• _Task goal_:
If a line in the data below contains "오프라인", copy it.

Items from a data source
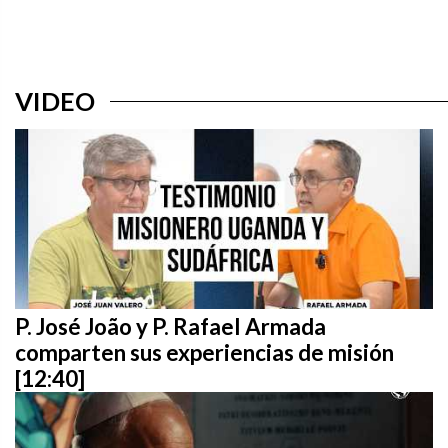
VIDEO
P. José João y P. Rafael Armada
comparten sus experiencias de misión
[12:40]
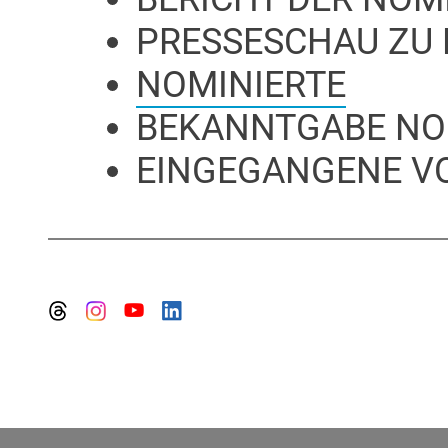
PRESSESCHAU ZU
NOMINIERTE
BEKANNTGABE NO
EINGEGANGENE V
* * *
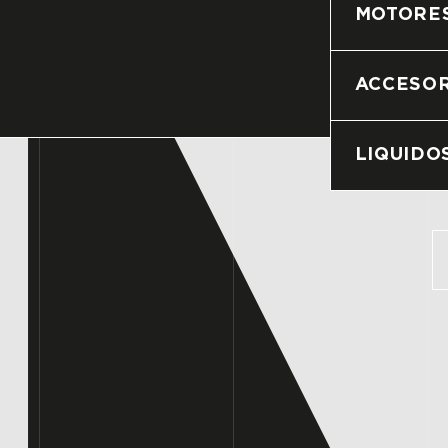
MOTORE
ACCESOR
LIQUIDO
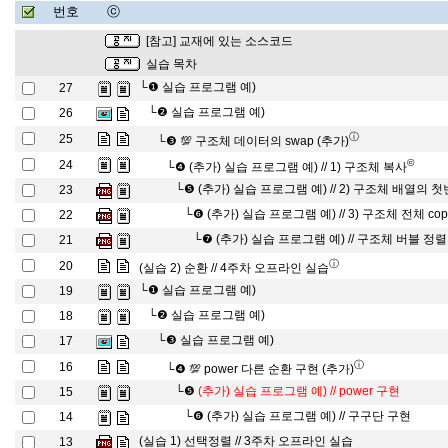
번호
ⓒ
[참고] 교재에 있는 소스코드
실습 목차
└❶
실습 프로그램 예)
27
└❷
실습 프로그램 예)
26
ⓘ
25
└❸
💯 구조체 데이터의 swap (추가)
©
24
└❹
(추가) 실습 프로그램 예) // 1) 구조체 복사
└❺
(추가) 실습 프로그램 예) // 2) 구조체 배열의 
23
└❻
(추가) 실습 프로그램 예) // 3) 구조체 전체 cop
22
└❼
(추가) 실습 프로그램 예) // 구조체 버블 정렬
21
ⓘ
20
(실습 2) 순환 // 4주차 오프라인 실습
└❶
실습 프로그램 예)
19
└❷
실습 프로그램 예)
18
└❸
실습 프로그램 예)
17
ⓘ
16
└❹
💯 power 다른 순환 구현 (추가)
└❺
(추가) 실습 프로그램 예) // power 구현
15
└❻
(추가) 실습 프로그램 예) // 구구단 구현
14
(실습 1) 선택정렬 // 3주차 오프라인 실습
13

• _Exercise output_:
(실습 2) 순환 // 4주차 오프라인 실습
(실습 1) 선택정렬 // 3주차 오프라인 실습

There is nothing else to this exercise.